Provided data below:

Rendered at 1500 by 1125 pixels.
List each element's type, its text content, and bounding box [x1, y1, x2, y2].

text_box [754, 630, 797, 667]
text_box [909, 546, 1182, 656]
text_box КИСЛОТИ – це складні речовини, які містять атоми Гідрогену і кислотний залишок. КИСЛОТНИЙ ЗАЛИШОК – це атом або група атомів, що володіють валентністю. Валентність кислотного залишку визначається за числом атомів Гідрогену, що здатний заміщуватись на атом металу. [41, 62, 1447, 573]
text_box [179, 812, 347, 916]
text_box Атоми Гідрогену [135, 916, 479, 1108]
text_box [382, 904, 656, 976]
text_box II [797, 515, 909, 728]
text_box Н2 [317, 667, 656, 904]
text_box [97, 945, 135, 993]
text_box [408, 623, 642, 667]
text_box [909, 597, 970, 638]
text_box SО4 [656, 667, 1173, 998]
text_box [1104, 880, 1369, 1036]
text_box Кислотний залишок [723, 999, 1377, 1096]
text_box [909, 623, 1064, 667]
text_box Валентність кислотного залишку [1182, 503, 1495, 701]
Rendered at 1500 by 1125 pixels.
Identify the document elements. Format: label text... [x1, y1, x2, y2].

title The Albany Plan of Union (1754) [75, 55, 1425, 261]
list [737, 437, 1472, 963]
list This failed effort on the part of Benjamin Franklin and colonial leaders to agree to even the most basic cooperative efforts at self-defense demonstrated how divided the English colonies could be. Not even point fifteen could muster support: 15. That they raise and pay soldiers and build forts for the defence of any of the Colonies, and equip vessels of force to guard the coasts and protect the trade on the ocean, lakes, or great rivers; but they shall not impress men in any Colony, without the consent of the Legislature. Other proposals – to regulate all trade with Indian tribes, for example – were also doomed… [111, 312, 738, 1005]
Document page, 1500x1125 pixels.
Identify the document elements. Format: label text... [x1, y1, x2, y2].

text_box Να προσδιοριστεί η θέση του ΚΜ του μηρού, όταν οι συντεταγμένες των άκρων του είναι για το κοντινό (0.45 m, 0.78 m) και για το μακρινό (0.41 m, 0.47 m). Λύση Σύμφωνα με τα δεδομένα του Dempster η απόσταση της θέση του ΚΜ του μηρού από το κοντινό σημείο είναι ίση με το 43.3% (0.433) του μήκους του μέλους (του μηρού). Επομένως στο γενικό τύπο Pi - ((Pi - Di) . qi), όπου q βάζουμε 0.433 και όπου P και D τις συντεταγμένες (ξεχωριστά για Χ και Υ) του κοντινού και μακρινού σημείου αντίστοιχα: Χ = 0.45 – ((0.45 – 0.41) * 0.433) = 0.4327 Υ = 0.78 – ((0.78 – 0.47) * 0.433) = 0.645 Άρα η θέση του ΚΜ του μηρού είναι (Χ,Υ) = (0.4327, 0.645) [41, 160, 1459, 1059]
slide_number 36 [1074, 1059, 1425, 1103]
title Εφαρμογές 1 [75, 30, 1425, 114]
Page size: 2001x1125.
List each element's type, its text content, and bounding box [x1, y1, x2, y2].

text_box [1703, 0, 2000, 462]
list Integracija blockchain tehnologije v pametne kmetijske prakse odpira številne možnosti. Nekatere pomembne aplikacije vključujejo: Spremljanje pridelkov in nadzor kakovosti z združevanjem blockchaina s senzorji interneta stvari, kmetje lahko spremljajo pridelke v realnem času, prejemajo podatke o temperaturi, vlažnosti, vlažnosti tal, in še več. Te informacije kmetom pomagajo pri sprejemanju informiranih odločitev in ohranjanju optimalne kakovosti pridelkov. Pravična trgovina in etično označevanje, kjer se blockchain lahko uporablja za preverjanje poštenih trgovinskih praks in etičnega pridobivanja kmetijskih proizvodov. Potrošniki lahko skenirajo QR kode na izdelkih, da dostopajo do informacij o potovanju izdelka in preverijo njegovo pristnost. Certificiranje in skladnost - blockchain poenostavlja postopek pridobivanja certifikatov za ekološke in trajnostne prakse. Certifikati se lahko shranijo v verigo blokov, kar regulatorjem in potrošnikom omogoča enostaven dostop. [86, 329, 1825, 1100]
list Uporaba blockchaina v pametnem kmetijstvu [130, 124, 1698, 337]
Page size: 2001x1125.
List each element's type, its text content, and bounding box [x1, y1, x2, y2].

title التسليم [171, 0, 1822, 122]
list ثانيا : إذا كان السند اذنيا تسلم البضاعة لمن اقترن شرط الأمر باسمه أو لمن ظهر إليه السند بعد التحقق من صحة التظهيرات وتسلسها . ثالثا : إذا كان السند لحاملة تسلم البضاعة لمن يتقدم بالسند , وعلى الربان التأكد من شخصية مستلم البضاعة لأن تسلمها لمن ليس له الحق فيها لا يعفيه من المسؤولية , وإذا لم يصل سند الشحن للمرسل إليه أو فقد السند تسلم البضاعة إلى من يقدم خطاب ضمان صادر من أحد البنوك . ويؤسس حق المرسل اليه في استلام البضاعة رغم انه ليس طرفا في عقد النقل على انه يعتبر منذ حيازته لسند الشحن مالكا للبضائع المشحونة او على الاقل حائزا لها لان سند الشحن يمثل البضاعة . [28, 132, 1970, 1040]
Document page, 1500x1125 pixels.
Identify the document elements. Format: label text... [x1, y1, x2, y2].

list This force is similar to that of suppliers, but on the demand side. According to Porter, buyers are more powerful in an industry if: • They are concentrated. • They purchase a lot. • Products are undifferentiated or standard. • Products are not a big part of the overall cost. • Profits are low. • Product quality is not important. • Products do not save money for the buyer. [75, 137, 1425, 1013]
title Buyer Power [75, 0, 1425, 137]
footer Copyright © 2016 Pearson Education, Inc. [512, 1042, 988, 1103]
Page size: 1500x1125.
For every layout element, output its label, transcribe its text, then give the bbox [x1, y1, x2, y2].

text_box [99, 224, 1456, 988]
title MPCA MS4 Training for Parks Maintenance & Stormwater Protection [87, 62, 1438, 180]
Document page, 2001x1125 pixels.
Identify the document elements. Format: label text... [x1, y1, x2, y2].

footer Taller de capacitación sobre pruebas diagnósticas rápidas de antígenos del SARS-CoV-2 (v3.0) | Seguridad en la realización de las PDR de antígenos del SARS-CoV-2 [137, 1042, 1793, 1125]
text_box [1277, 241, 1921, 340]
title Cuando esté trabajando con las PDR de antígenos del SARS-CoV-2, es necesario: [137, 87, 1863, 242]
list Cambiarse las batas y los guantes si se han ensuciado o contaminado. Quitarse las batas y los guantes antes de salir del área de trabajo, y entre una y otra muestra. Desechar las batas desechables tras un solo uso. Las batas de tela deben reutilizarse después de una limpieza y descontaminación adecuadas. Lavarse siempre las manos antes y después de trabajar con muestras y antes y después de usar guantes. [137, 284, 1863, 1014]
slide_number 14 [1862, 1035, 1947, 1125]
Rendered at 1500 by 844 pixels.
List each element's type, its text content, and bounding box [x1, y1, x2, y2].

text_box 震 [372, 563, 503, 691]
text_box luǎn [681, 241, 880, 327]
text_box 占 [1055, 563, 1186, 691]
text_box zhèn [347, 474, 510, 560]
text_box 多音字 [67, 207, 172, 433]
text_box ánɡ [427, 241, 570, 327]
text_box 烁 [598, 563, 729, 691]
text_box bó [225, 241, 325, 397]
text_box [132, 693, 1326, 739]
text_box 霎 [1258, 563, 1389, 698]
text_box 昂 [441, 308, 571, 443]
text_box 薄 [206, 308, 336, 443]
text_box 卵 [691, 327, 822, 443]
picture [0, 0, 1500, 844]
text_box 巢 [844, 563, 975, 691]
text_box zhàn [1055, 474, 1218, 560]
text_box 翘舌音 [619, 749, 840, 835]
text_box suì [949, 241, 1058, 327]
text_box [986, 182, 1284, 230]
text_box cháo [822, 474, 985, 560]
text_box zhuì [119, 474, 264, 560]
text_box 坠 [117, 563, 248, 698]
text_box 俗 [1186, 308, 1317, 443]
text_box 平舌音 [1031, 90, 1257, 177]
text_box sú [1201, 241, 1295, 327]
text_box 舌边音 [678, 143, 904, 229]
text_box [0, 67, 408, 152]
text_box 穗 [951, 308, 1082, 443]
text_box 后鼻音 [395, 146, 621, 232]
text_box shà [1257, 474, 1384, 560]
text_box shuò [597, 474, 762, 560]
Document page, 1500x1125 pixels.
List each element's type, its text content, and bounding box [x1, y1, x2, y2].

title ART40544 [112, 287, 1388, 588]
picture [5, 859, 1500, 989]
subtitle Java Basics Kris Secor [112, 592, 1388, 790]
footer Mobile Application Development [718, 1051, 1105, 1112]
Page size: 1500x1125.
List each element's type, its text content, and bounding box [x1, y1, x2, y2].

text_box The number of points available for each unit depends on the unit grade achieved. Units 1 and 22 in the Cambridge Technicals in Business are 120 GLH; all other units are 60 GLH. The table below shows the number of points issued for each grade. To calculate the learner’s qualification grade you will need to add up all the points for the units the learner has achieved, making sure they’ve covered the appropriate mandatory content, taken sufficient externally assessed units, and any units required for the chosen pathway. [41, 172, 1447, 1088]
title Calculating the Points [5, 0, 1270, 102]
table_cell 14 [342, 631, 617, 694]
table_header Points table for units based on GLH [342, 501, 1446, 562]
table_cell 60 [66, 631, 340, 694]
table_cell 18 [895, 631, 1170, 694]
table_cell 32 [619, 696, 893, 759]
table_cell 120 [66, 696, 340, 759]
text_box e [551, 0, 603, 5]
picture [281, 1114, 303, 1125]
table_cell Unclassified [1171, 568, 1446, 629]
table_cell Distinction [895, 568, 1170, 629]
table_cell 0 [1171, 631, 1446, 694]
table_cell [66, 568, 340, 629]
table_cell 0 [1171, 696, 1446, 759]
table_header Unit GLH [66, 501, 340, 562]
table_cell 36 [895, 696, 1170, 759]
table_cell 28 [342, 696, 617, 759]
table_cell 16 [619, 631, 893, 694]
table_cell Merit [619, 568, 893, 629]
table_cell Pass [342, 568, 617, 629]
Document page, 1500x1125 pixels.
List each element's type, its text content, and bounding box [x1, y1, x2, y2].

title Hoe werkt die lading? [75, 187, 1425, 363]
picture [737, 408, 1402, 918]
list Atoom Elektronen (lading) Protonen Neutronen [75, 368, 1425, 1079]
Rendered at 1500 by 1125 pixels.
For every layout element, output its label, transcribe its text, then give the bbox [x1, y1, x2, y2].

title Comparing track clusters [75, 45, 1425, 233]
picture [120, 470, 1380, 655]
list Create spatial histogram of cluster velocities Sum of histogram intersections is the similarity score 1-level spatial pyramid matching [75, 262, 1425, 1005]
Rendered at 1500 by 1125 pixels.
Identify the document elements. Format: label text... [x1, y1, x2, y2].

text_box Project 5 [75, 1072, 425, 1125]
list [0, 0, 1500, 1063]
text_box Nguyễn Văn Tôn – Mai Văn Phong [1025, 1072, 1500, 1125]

End of Provided data.

### Instruction
Taking the material above, extract exactly and only the lines from the line with "text_box [99, 224, 1456, 988]" to the line with "Rendered at 1500 by 844 pixels.", inclusive of both.

### Result of this task
text_box [99, 224, 1456, 988]
title MPCA MS4 Training for Parks Maintenance & Stormwater Protection [87, 62, 1438, 180]
Document page, 2001x1125 pixels.
Identify the document elements. Format: label text... [x1, y1, x2, y2].

footer Taller de capacitación sobre pruebas diagnósticas rápidas de antígenos del SARS-CoV-2 (v3.0) | Seguridad en la realización de las PDR de antígenos del SARS-CoV-2 [137, 1042, 1793, 1125]
text_box [1277, 241, 1921, 340]
title Cuando esté trabajando con las PDR de antígenos del SARS-CoV-2, es necesario: [137, 87, 1863, 242]
list Cambiarse las batas y los guantes si se han ensuciado o contaminado. Quitarse las batas y los guantes antes de salir del área de trabajo, y entre una y otra muestra. Desechar las batas desechables tras un solo uso. Las batas de tela deben reutilizarse después de una limpieza y descontaminación adecuadas. Lavarse siempre las manos antes y después de trabajar con muestras y antes y después de usar guantes. [137, 284, 1863, 1014]
slide_number 14 [1862, 1035, 1947, 1125]
Rendered at 1500 by 844 pixels.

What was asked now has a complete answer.